Conrado Hübner Mendes – Eu me interesso mais pelo que essas práticas escancaram do que pelo que elas escondem. Porque festas privadas, entre outros modelos de encontro, são geradores explícitos de conflitos de interesse, de exercício de influência e lobby, para não falar de formas indiretas de remuneração de juízes (levar a família para Nova York com tudo pago é uma forma ilegal de presente). Óbvio que um conceito de corrupção nos ajuda a iluminar o que está sendo praticado. E nem estou falando de compra de sentença, uma forma mais vulgar de corrupção. O que esses encontros escancaram e normalizam é mais grave que esse tipo de corrupção, não menos grave. Mas não temos tido nem força nem clareza para caracterizar essas práticas como corruptas, muito menos controlá-las.
O POVO – O senhor acabou se tornando alvo (juridicamente, inclusive) de uma parte das figuras a quem faz alusão em seus artigos. Como avalia essa reação de personagens importantes do mundo do Judiciário?
Conrado Hübner Mendes – Os ataques, intimidações e ações que sofri são uma modesta evidência do caráter autoritário das profissões jurídicas, que confirma esse atributo da “magistocracia”. E também uma compreensão tosca da liberdade de expressão e da reputação como bem jurídico.
O POVO – Num dos textos, escreve que “juiz morre pela boca”, referindo-se ao hábito pouco saudável de magistrados de antecipar entendimentos. O que esse tipo de conduta revela sobre o STF, principalmente, ainda que não se trate de algo limitado à corte?
Conrado Hübner Mendes – Revela quebra de decoro, quebra de rituais de imparcialidade, e, mais especificamente, violação a princípios legais de ética judicial.

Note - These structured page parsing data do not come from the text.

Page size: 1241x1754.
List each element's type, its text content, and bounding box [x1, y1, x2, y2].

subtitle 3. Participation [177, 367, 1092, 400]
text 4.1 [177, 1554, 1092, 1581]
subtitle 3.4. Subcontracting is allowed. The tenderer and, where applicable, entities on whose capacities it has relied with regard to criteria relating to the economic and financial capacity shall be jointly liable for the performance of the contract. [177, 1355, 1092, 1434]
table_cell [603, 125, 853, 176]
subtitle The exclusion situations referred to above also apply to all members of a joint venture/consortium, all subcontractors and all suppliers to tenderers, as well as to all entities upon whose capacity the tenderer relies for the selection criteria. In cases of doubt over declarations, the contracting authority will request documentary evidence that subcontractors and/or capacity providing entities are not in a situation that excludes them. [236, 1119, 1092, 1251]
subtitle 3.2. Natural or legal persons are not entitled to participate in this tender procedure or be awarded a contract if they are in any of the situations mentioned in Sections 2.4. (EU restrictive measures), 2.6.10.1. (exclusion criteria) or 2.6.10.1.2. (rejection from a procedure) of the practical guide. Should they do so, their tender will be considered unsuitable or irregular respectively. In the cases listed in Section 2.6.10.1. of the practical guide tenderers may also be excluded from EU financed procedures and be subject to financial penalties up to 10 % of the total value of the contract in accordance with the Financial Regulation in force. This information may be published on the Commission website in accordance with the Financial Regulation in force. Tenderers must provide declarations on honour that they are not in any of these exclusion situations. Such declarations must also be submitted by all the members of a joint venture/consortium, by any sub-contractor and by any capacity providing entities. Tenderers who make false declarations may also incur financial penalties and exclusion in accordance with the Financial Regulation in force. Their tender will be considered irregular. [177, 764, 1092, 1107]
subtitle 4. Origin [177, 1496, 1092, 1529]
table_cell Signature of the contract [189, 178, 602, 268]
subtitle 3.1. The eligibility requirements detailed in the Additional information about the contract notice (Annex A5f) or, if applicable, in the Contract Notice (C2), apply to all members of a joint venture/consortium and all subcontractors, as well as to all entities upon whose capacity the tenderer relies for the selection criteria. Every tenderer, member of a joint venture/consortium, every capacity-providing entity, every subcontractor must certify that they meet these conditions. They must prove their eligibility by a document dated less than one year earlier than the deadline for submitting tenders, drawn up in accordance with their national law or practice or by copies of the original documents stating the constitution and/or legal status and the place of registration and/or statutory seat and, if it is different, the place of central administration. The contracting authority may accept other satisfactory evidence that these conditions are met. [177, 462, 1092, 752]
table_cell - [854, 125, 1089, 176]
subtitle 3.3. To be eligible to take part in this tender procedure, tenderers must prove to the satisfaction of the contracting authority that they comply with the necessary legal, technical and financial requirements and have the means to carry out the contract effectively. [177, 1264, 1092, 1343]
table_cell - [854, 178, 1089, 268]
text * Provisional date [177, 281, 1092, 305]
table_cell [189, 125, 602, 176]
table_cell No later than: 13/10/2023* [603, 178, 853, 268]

Não é só anti-ético, é ilícito. Juízes não devem antecipar juízos, mandar recados, dizer como o Congresso deve agir. E mesmo que ele diga que não está antecipando, como uma espécie de salvo conduto que dá a si mesmo, não significa que ele não esteja fazendo exatamente isso.
O POVO – O ex-presidente Jair Bolsonaro reuniu aliados na avenida Paulista na tentativa de se blindar. Acredita que essa mobilização tem poder para alterar de alguma maneira o andamento dos processos já instaurados contra ele?
Conrado Hübner Mendes – Acho que é uma forma conhecida de Bolsonaro querer intimidar o STF. Fez isso de modo recorrente quando presidente. Agora o fez novamente para mostrar a força do apoio que tem. O meu prognóstico eventual não tem valor maior do que o prognóstico de ninguém, portanto prefiro não fazê-lo. Só gostaria de ressaltar que é importante ficar atento à importância de que o STF não se deixe impressionar e mantenha a posição de rigor na aplicação da lei. Porque, se houver leniência, absolvição ou formas disfarçadas de anistia, a próxima onda autocrática vai ser mais perigosa. A carreira política de Bolsonaro é produto de 30 anos de leniência à delinquência política. A continuidade dessa leniência, a essa altura, pode fechar a democracia.